KCSN, 88.5 FM, is supported by CSUN and journalism students from the university participate in news production.

“In order to be in the advanced radio news class you have to be enrolled in the class (395b) and in order to be in that class you must pass 315 and any other prerequisites,” said Keith Goldstein, KCSN’s news director.

Goldstein said the production includes six-minute newscast at 6:30 a.m., a three-minute newscast at 7 a.m. and 7:30 a.m. and another three-minute newscast at 8 a.m. In the evening, students produce a 30 minute evening update. Students at CSUN produce approximately 48 minutes of airtime per weekday.

The remaining airtime, 6 a.m. to 6 p.m., is dedicated to classical music.

Goldstein declined to comment on “programming or anything else” regarding Habte.

“I can tell you this, since 1987 KCSN has won 445 awards in professional competitions,” Goldstein said.
Habte said he is aware KCSN is an award winning station.

“Nobody is saying they’re not great, but they’re lacking a lot,” Habte said. “We want to hear the student’s voice.”

Habte said he has started a Facebook page, which he named Matador Radio. The page started with ten friends and now has 73 members.

Habte said the members come from all different walks of life. They’re current journalism students, former journalism students, anthropology students, business students and political science students. All the students have one thing in common; they want a student run radio station.

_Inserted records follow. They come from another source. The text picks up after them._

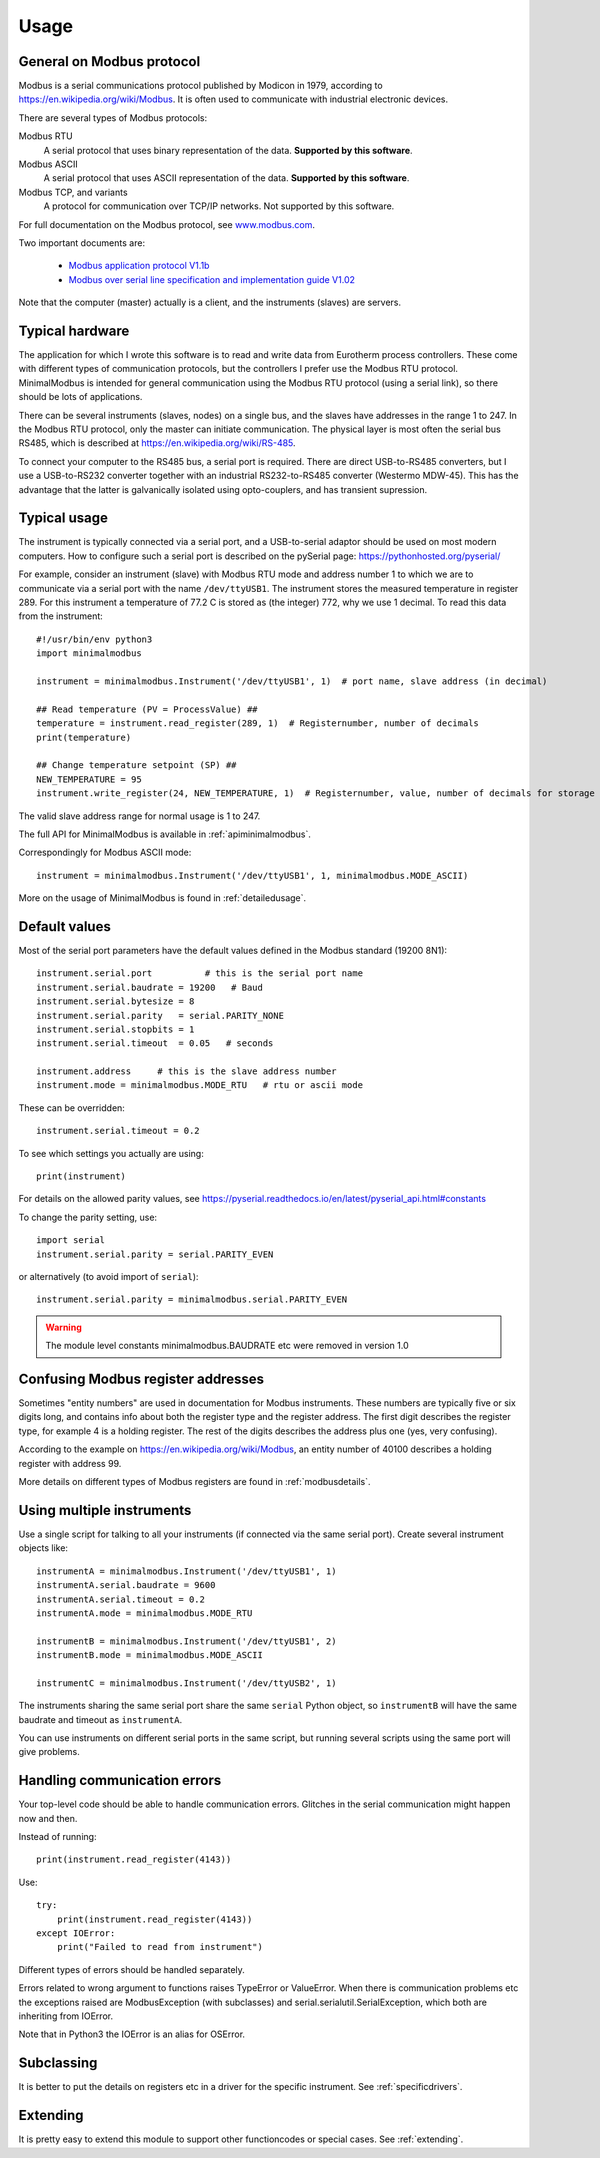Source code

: .. _usage:

========
Usage
========

General on Modbus protocol
--------------------------
Modbus is a serial communications protocol published by Modicon in 1979,
according to https://en.wikipedia.org/wiki/Modbus.
It is often used to communicate with industrial electronic devices.

There are several types of Modbus protocols:

Modbus RTU
    A serial protocol that uses binary representation of the data. **Supported by this software**.

Modbus ASCII
    A serial protocol that uses ASCII representation of the data. **Supported by this software**.

Modbus TCP, and variants
    A protocol for communication over TCP/IP networks. Not supported by this software.

For full documentation on the Modbus protocol, see `www.modbus.com <http://www.modbus.com/>`_.

Two important documents are:

  * `Modbus application protocol V1.1b <http://www.modbus.com/docs/Modbus_Application_Protocol_V1_1b.pdf>`_
  * `Modbus over serial line specification and implementation guide V1.02 <http://www.modbus.com/docs/Modbus_over_serial_line_V1_02.pdf>`_

Note that the computer (master) actually is a client, and the instruments (slaves) are servers.


Typical hardware
----------------
The application for which I wrote this software is to read and write data
from Eurotherm process controllers.
These come with different types of communication protocols,
but the controllers I prefer use the Modbus RTU protocol.
MinimalModbus is intended for general communication using the Modbus RTU protocol
(using a serial link), so there should be lots of applications.

There can be several instruments (slaves, nodes) on a single bus,
and the slaves have addresses in the range 1 to 247. In the Modbus RTU protocol,
only the master can initiate communication. The physical layer is most often
the serial bus RS485, which is described at https://en.wikipedia.org/wiki/RS-485.

To connect your computer to the RS485 bus, a serial port is required.
There are direct USB-to-RS485 converters, but I use a USB-to-RS232 converter
together with an industrial RS232-to-RS485 converter (Westermo MDW-45). This has the advantage that
the latter is galvanically isolated using opto-couplers, and has transient supression.


Typical usage
-------------
The instrument is typically connected via a serial port, and a USB-to-serial
adaptor should be used on most modern computers. How to configure such a serial
port is described on the pySerial page: https://pythonhosted.org/pyserial/

For example, consider an instrument (slave) with Modbus RTU mode and address number 1
to which we are to communicate via a serial port with the name
``/dev/ttyUSB1``. The instrument stores the measured temperature in register 289.
For this instrument a temperature of 77.2 C is stored as (the integer) 772,
why we use 1 decimal. To read this data from the instrument::

    #!/usr/bin/env python3
    import minimalmodbus

    instrument = minimalmodbus.Instrument('/dev/ttyUSB1', 1)  # port name, slave address (in decimal)

    ## Read temperature (PV = ProcessValue) ##
    temperature = instrument.read_register(289, 1)  # Registernumber, number of decimals
    print(temperature)

    ## Change temperature setpoint (SP) ##
    NEW_TEMPERATURE = 95
    instrument.write_register(24, NEW_TEMPERATURE, 1)  # Registernumber, value, number of decimals for storage

The valid slave address range for normal usage is 1 to 247.

The full API for MinimalModbus is available in :ref:`apiminimalmodbus`.

Correspondingly for Modbus ASCII mode::

    instrument = minimalmodbus.Instrument('/dev/ttyUSB1', 1, minimalmodbus.MODE_ASCII)


More on the usage of MinimalModbus is found in :ref:`detailedusage`.


Default values
--------------
Most of the serial port parameters have the default values defined in the Modbus standard (19200 8N1)::

    instrument.serial.port          # this is the serial port name
    instrument.serial.baudrate = 19200   # Baud
    instrument.serial.bytesize = 8
    instrument.serial.parity   = serial.PARITY_NONE
    instrument.serial.stopbits = 1
    instrument.serial.timeout  = 0.05   # seconds

    instrument.address     # this is the slave address number
    instrument.mode = minimalmodbus.MODE_RTU   # rtu or ascii mode

These can be overridden::

    instrument.serial.timeout = 0.2

To see which settings you actually are using::

    print(instrument)

For details on the allowed parity values, see
https://pyserial.readthedocs.io/en/latest/pyserial_api.html#constants

To change the parity setting, use::

    import serial
    instrument.serial.parity = serial.PARITY_EVEN

or alternatively (to avoid import of ``serial``)::

    instrument.serial.parity = minimalmodbus.serial.PARITY_EVEN


.. warning:: The module level constants minimalmodbus.BAUDRATE etc were removed in version 1.0

Confusing Modbus register addresses
-----------------------------------
Sometimes "entity numbers" are used in documentation for Modbus instruments. These
numbers are typically five or six digits long, and contains info about both
the register type and the register address. The first digit describes the register type,
for example 4 is a holding register. The rest of the digits describes the address plus one
(yes, very confusing).

According to the example on https://en.wikipedia.org/wiki/Modbus, an entity number of
40100 describes a holding register with address 99.

More details on different types of Modbus registers are found in :ref:`modbusdetails`.


Using multiple instruments
--------------------------
Use a single script for talking to all your instruments (if connected via the
same serial port). Create several instrument objects like::

    instrumentA = minimalmodbus.Instrument('/dev/ttyUSB1', 1)
    instrumentA.serial.baudrate = 9600
    instrumentA.serial.timeout = 0.2
    instrumentA.mode = minimalmodbus.MODE_RTU

    instrumentB = minimalmodbus.Instrument('/dev/ttyUSB1', 2)
    instrumentB.mode = minimalmodbus.MODE_ASCII

    instrumentC = minimalmodbus.Instrument('/dev/ttyUSB2', 1)

The instruments sharing the same serial port share the same ``serial`` Python object, so
``instrumentB`` will have the same baudrate and timeout as ``instrumentA``.

You can use instruments on different serial ports in the same script, but
running several scripts using the same port will give problems.


Handling communication errors
-----------------------------
Your top-level code should be able to handle communication errors.
Glitches in the serial communication might happen now and then.

Instead of running::

    print(instrument.read_register(4143))

Use::

    try:
        print(instrument.read_register(4143))
    except IOError:
        print("Failed to read from instrument")

Different types of errors should be handled separately.

Errors related to wrong argument to functions raises TypeError or ValueError.
When there is communication problems etc the exceptions raised are ModbusException
(with subclasses) and serial.serialutil.SerialException, which both are inheriting
from IOError.

Note that in Python3 the IOError is an alias for OSError.


Subclassing
-----------

It is better to put the details on registers etc in a driver for the specific instrument.
See :ref:`specificdrivers`.


Extending
---------

It is pretty easy to extend this module to support other functioncodes or special
cases. See :ref:`extending`.

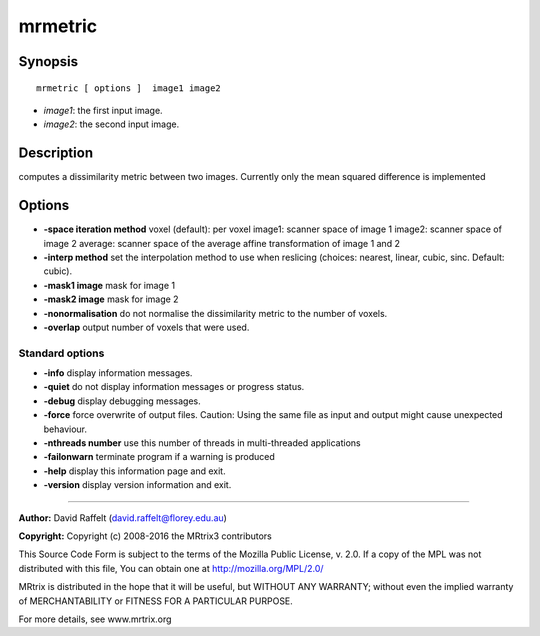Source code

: mrmetric
===========

Synopsis
--------

::

    mrmetric [ options ]  image1 image2

-  *image1*: the first input image.
-  *image2*: the second input image.

Description
-----------

computes a dissimilarity metric between two images. Currently only the
mean squared difference is implemented

Options
-------

-  **-space iteration method** voxel (default): per voxel image1:
   scanner space of image 1 image2: scanner space of image 2 average:
   scanner space of the average affine transformation of image 1 and 2

-  **-interp method** set the interpolation method to use when
   reslicing (choices: nearest, linear, cubic, sinc. Default: cubic).

-  **-mask1 image** mask for image 1

-  **-mask2 image** mask for image 2

-  **-nonormalisation** do not normalise the dissimilarity metric to
   the number of voxels.

-  **-overlap** output number of voxels that were used.

Standard options
^^^^^^^^^^^^^^^^

-  **-info** display information messages.

-  **-quiet** do not display information messages or progress status.

-  **-debug** display debugging messages.

-  **-force** force overwrite of output files. Caution: Using the same
   file as input and output might cause unexpected behaviour.

-  **-nthreads number** use this number of threads in multi-threaded
   applications

-  **-failonwarn** terminate program if a warning is produced

-  **-help** display this information page and exit.

-  **-version** display version information and exit.

--------------


**Author:** David Raffelt (david.raffelt@florey.edu.au)

**Copyright:** Copyright (c) 2008-2016 the MRtrix3 contributors

This Source Code Form is subject to the terms of the Mozilla Public
License, v. 2.0. If a copy of the MPL was not distributed with this
file, You can obtain one at http://mozilla.org/MPL/2.0/

MRtrix is distributed in the hope that it will be useful, but WITHOUT
ANY WARRANTY; without even the implied warranty of MERCHANTABILITY or
FITNESS FOR A PARTICULAR PURPOSE.

For more details, see www.mrtrix.org
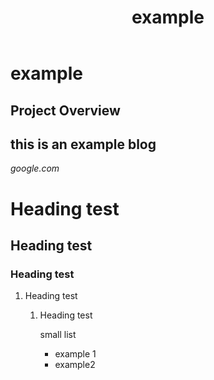 #+TITLE: example
#+DESCRIPTION: example blog.
#+LAYOUT: ../../layouts/ProjectLayout.astro
#+TAGS: Computing Education, Educational Technology, Systems Development
#+IMAGEURL: /images/mergesort.png
#+LIVEURL: http://algodynamics.io/mergesort/
#+TIMESTAMP: 2025-02-26T02:39:03+00:00
#+FEATURED: false
#+FILENAME: example

* example

** Project Overview

** this is an example blog

[[google.com]]

* Heading test

** Heading test

*** Heading test

**** Heading test

***** Heading test

small list
- example 1
- example2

“If you have just journalism students it lacks,” said Steve Pargamamik, 26, a junior majoring in Political Science. “The tone of voice and everything is the same. There is no difference between them.”

Karen Kearns, KCSN’s Interim General Manager and dean of CSUN, has been with CSUN since 1985 and said she has seen other students attempt to start a radio station.

“It’s not a student station (KCSN),” Kearns said. “This is a professional radio station licensed to the university.”
Kearns said “there’s a lot that goes into making a radio station.”

“Dependability is huge,” she said. “The competition is 24/7. Will the student volunteers continue to show up every week? It sounds exciting to have your own voice and there’s no question the internet has given us the opportunity that we otherwise wouldn’t be able to reach. People will like you but is your audience large enough to sustain you?”

Habte said his goal is to have Matador Radio be up and running before the fall of 2010. The main problem is the funding, he added.

Habte said he plans to pitch the idea to Associated Students (A.S.) in hopes they will see the radio station as any other club on campus that would benefit the student body.

A.S. Vice President Conor Lansdale said Habte must take some steps in order to be considered at all. He said they must fill out a URD form, a university recognition form, have at least five members and have a written constitution.

“Our judicial courts would review the request and send it to the senate,” said Lansdale. “We must then approve the constitution for clubs and make sure they are in compliance with the university and anti-discriminatory laws. I see no reason why they can’t if they really are motivated.”